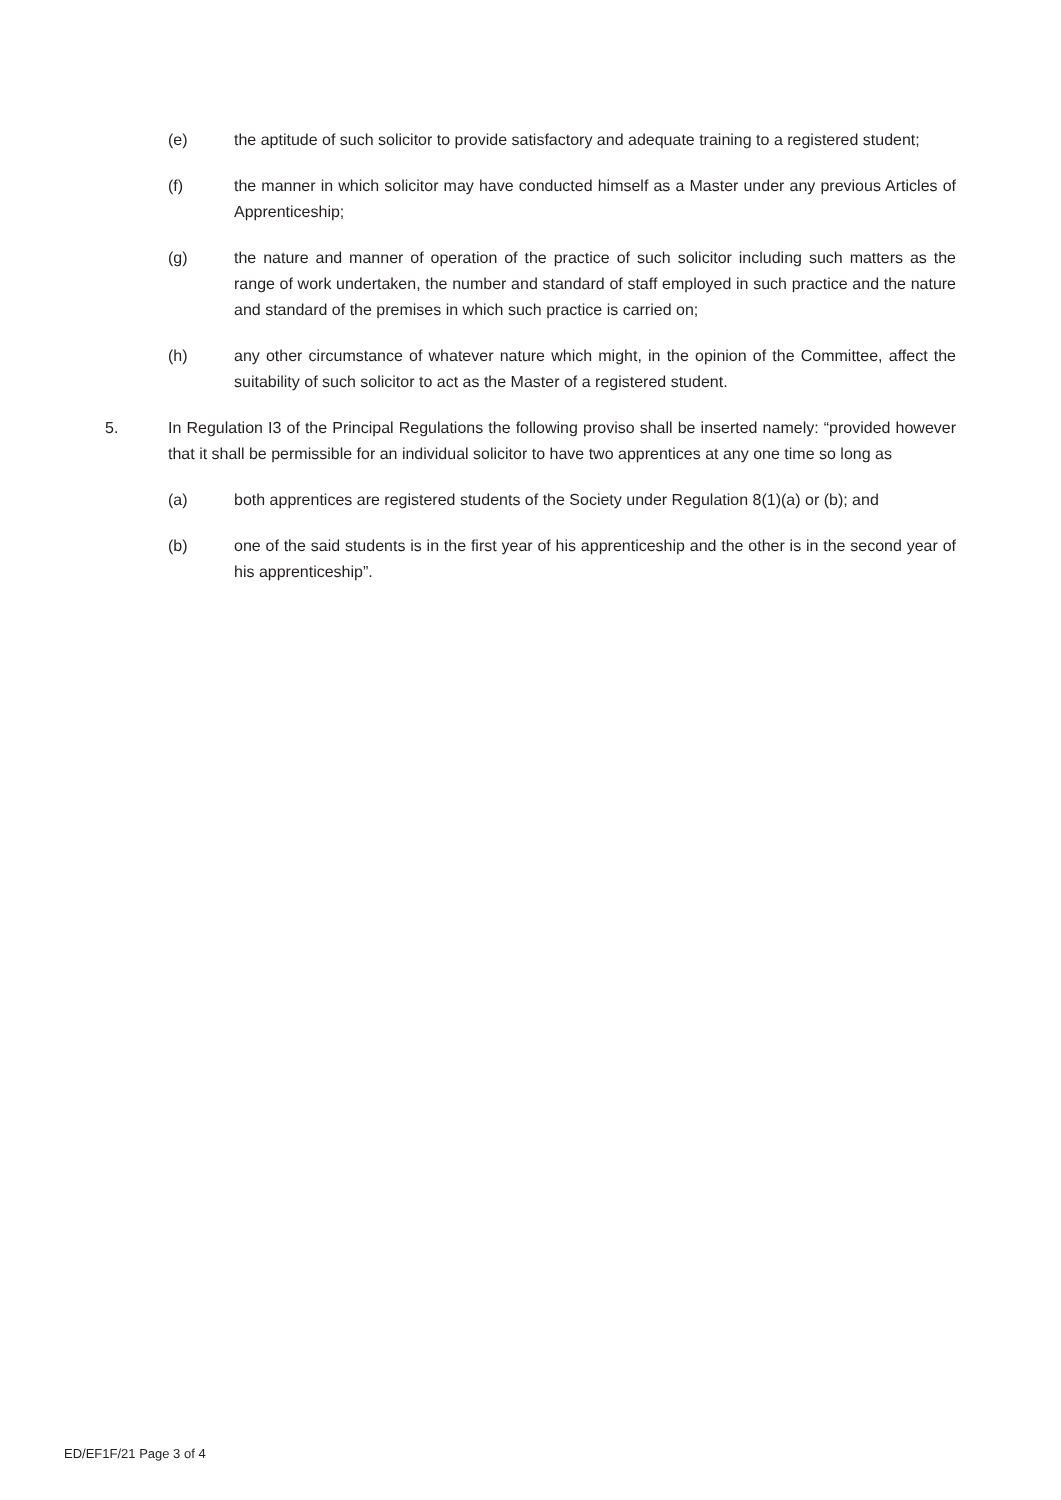(e) the aptitude of such solicitor to provide satisfactory and adequate training to a registered student;
(f) the manner in which solicitor may have conducted himself as a Master under any previous Articles of Apprenticeship;
(g) the nature and manner of operation of the practice of such solicitor including such matters as the range of work undertaken, the number and standard of staff employed in such practice and the nature and standard of the premises in which such practice is carried on;
(h) any other circumstance of whatever nature which might, in the opinion of the Committee, affect the suitability of such solicitor to act as the Master of a registered student.
5. In Regulation I3 of the Principal Regulations the following proviso shall be inserted namely: “provided however that it shall be permissible for an individual solicitor to have two apprentices at any one time so long as
(a) both apprentices are registered students of the Society under Regulation 8(1)(a) or (b); and
(b) one of the said students is in the first year of his apprenticeship and the other is in the second year of his apprenticeship”.
ED/EF1F/21 Page 3 of 4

********

From the line that contains "5. In Regulation" through the final line of the material, copy every line exactly, including both ends.

5. In Regulation I3 of the Principal Regulations the following proviso shall be inserted namely: “provided however that it shall be permissible for an individual solicitor to have two apprentices at any one time so long as
(a) both apprentices are registered students of the Society under Regulation 8(1)(a) or (b); and
(b) one of the said students is in the first year of his apprenticeship and the other is in the second year of his apprenticeship”.
ED/EF1F/21 Page 3 of 4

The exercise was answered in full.